▶ **PROBLEMS TO WORK ON**
• 1. Retype the stretch of the Ex Machina essay from "Thanksgiving evening, as" through "to bite you.".
• 2. Check each statement against the Ex Machina essay, answering yes or no and quoting the words that decide it: (a) The film was directed by Alex Garland. (b) The family watched the movie on Christmas evening. (c) After the movie, the writer's thoughts turned mainly to the danger of killer robots.
• 3. Carry on the Ex Machina essay past its last sentence.

▶ **TEXT EXCERPT**
Thanksgiving evening, as my wife, daughter and I lounged around in a tryptophanic stupor, we opted for some mindless vegging with an appropriate movie to get us in the mood for the holidays. So naturally we settled on…Ex Machina, a dystopian movie that had critics buzzing last year, about an artificially created “female” robot that gains consciousness, and at the movie’s end (spoiler alert! spoiler alert!) kills her maker and escapes into human society. “Oh the A.I. outside is frightful…”

The film, directed by Alex Garland, is a refreshing departure from similar movies that are top-heavy on special effects (e.g. I, Robot and the 17 Terminator films), and instead attempts to hold an intelligent conversation on the difference between machine and humanity. Like all the other films is imbedded a warning: be careful what we wish for in terms of technology – it might come back to bite you.

But the imminent danger of killer robots (Stephen Hawking recently warned that artificial intelligence could ‘spell of the end of the human race’) was not where my brain landed after watching the movie. My mind went elsewhere.

There is an assumption in many of these movies that we humans are getting oh so close to duplicating God’s trick in the Garden of Eden when he created male and female.  Listen to some scientists, and they speak with arrogance of the godlike powers that humans now wield. “Look at us, getting ready to fly to Mars! Look at us creating computers that can vanquish any human in chess! Aren’t we something!”

And it is indeed impressive what we humans have wrought. My girls and I capped Thanksgiving weekend off by going to the LA Science Center, where we walked around the space shuttle Endeavor and then attended a fascinating exhibit on the “Science of Pixar Animation” – which chronicled the ever-growing capability of computer technology that animators have used to produce Pixar’s wonderful movies. Humans – created in God’s image – have always had this ability in them.

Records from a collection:

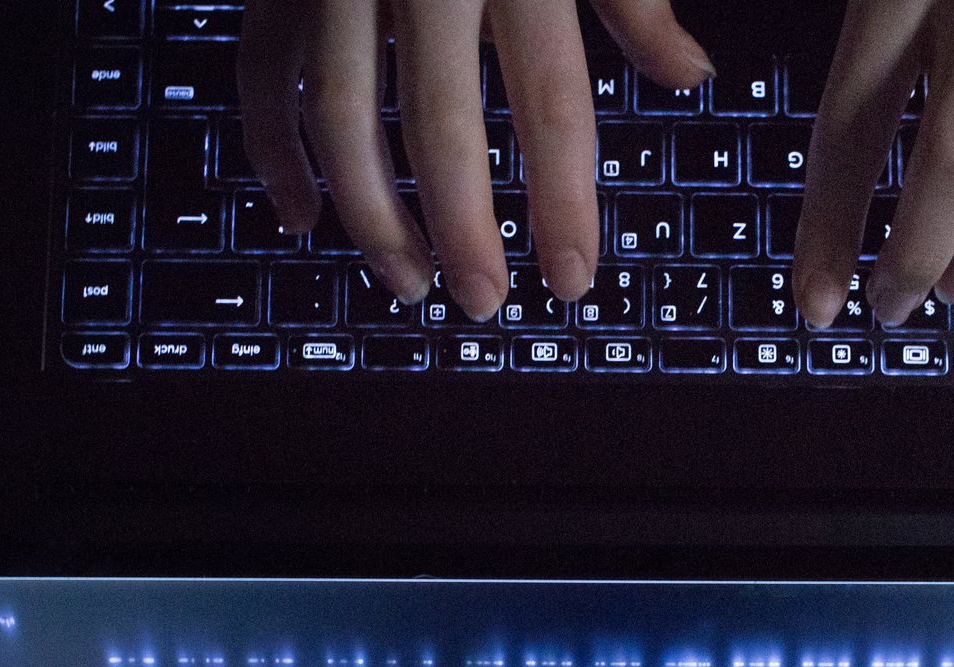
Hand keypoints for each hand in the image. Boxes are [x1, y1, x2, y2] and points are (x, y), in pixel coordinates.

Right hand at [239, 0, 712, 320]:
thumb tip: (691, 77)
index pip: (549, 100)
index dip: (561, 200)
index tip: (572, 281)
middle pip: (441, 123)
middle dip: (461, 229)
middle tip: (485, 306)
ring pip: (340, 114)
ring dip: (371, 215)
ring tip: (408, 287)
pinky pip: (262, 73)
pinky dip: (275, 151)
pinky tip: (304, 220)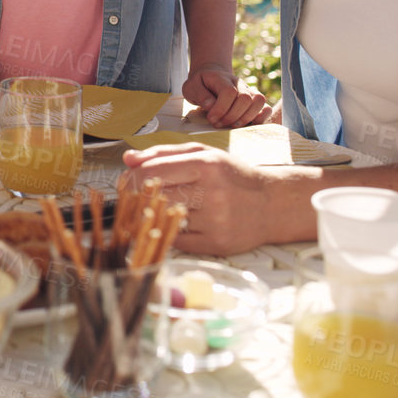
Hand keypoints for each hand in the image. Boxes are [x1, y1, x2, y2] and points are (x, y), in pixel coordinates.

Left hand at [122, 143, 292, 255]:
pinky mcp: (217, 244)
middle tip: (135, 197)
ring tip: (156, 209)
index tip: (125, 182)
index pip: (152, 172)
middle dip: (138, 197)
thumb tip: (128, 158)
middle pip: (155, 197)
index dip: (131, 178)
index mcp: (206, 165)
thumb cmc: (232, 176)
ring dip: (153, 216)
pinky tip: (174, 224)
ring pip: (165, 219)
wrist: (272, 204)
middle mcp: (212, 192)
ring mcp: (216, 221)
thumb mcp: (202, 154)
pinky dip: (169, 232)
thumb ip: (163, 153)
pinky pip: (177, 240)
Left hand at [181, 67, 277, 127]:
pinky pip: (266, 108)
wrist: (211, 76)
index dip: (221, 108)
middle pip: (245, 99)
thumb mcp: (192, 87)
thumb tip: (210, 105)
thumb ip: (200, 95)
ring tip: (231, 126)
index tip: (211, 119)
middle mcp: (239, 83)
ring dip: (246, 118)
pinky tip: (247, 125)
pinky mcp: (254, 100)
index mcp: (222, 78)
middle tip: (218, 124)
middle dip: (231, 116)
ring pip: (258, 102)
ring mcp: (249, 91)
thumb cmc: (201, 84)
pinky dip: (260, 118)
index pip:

▶ **LIST OF ANSWERS**
• 1.
Thanksgiving evening, as my wife, daughter and I lounged around in a tryptophanic stupor, we opted for some mindless vegging with an appropriate movie to get us in the mood for the holidays. So naturally we settled on…Ex Machina, a dystopian movie that had critics buzzing last year, about an artificially created “female” robot that gains consciousness, and at the movie’s end (spoiler alert! spoiler alert!) kills her maker and escapes into human society. “Oh the A.I. outside is frightful…”

The film, directed by Alex Garland, is a refreshing departure from similar movies that are top-heavy on special effects (e.g. I, Robot and the 17 Terminator films), and instead attempts to hold an intelligent conversation on the difference between machine and humanity. Like all the other films is imbedded a warning: be careful what we wish for in terms of technology – it might come back to bite you.

• 2.
(a) Yes: "The film, directed by Alex Garland"
(b) No: "Thanksgiving evening, as my wife, daughter and I lounged around"
(c) No: "was not where my brain landed after watching the movie"

• 3.
The rise of science was always meant to be part of what God intended for us when he told us to “Be fruitful and multiply.” I believe God looked at us designing the Endeavor, hitching up the 230 miles of wires to power it, and the 24,000 silicone tiles used to protect it, and said to himself, “Attaboy!”

But the idea that we are somehow getting close to duplicating God’s power and creativity, or that we are even coming close to supplanting the need for God because science has us covered, is pitifully laughable.

Take Ava, the machine who becomes the ex-machine in Ex Machina. We’re meant to marvel at how human “she” is, because “she” has become self-aware with the capability of deceiving, even murdering, something that threatens “her” existence. But I came away from the movie thinking how incredibly far we have to go in our creating of robots that become human.

Ava attaches some sort of synthetic skin to her frame to cover up her metallic nakedness. But this skin is nothing like human skin, which grows, and protects itself, and heals itself. Once she heads out into the cold, cruel world on her own, and starts skinning knees and stubbing toes, she’ll start looking like a Walking Dead zombie.

She was made “female” and given appropriate holes and curves to approximate gender, yet contains nothing of the hormonal, chemical, cellular, emotional and reproductive wonder of an actual female.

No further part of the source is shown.